Изменить размер шрифта - +
Он начинает сомневаться в самом интимном и святом — в своей близости ко Христу, в своей любви к Богу. А что, если прав Аксаков, толкующий о его союзе с дьяволом, и он действительно пребывает в греховном ослеплении и «прелести»? Гоголь вступает в последний круг своего ада — в пустыню богооставленности. Раньше он говорил о Боге, потому что ему «невольно говорилось», потому что это было ему дано свыше; теперь он полон опасений, недоверчивости, сомнений, как внезапно ослепший боязливо шарит вокруг себя. В письме к Иннокентию, архиепископу Херсонскому, Гоголь пишет: «Я дал себе слово остановиться писать, видя, что нет на это воли Божьей. Говорить о мелком и ничтожном в жизни не хочется; говорить же о высоком, — но тут на всяком шагу встретишься со Христом и можешь наговорить нелепостей». Так легко отрекается он от себя, так покорно и смиренно повторяет то, что внушили ему его враги.

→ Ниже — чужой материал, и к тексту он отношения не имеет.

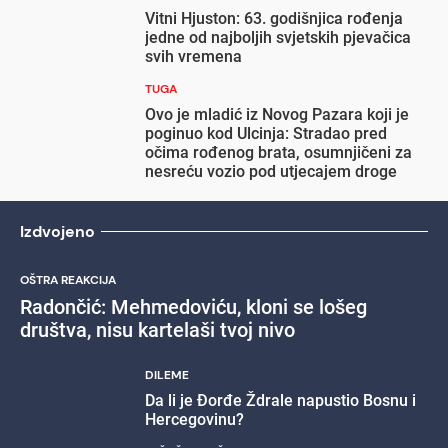
Vitni Hjuston: 63. godišnjica rođenja
jedne od najboljih svjetskih pjevačica
svih vremena
TUGA
Ovo je mladić iz Novog Pazara koji je
poginuo kod Ulcinja: Stradao pred
očima rođenog brata, osumnjičeni za
nesreću vozio pod utjecajem droge
Izdvojeno
OŠTRA REAKCIJA
Radončić: Mehmedoviću, kloni se lošeg
društva, nisu kartelaši tvoj nivo
DILEME
Da li je Đorđe Ždrale napustio Bosnu i
Hercegovinu?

До чего дойдет он в своем самоуничижении, где остановится его самоубийственное изуверство? В письме к Шереметевой Гоголь пишет, что он «еще ученик во всем», что это открытие его смирило; и прибавляет, в виде намека: «и с тем вместе как бы охладило меня и в том, в чем бы я никогда не хотел охлаждаться».

Отъезд в Святую Землю откладывался с месяца на месяц; придумывались разные предлоги, а между тем причина была вполне ясна: у Гоголя пропала охота ехать в Иерусалим.

«Не ехать в Иерусалим, — пишет Гоголь Погодину, — как-то стало даже совестно. Если нет внутреннего желания так сильного, как прежде, то все-таки следует хоть поблагодарить за все случившееся…»

О тех же сомнениях говорит он и Шевыреву (письмо из Неаполя 2 декабря 1847 г.):

«Признаюсь, часто даже находит на меня мысль: зачем я поеду теперь в Иерусалим? Прежде я был, по крайней мере, в заблуждении насчет самого себя…Я думал, что молитвы мои что-нибудь будут значить у Бога…Теперь думаю: не будет ли оскорблением святыни мой приезд и поклонение мое? Если бы Богу было угодно мое путешествие, возгорелось бы в груди моей и желание сильнее, и все бы меня тянуло туда, и не посмотрел бы я на трудности пути. Но в груди моей равнодушно и черство…»

Обратим внимание на преувеличенность самоуничижения; Гоголь не знает середины: или он избранник Божий, святой, или такой грешник, одно поклонение которого оскверняет святыню. Тут и юродство, и гордыня наизнанку, и самоистязание.

Мысль эта развивается: Гоголь начинает думать, что он особенный, необыкновенный грешник, что и в грехе он не такой, как все люди. Вот что он пишет отцу Матвею (9 мая 1847 г.):

«Вы видите сами, что обо мне нужно молиться более, чем о всяком другом человеке. Если Бог меня не вразумит своим разумом, что я буду тогда? Участь моя будет страшнее участи всех прочих людей».

Странная смесь смирения и высокомерия: как будто Гоголь гордится глубиной своего падения. И в спасении и в гибели он единственный и первый: или самый святой, или самый грешный.

В письме к Шереметевой был намек на «охлаждение». Это значило, что Гоголь был готов расстаться и с последним, что у него оставалось, — с верой.

 

* * *

Письмо к отцу Матвею от 12 января 1848 года — один из замечательнейших человеческих документов. Принеся священнику Константиновскому кроткую «исповедь своего писательства», Гоголь заканчивает: «стану наблюдать за собой, буду молиться». И слово «молиться» приводит его к страшным признаниям.

«Но, увы, молиться не легко. Как молиться, если Бог не захочет?..И вот вам моя исповедь уже не в писательстве. Исписал бы вам страницы во свидетельство моего малодушия, суеверия, боязни. Мне кажется даже, что во мне и веры нет вовсе. Признаю Христа Богочеловеком только потому, что так велит мне ум мой, а не вера.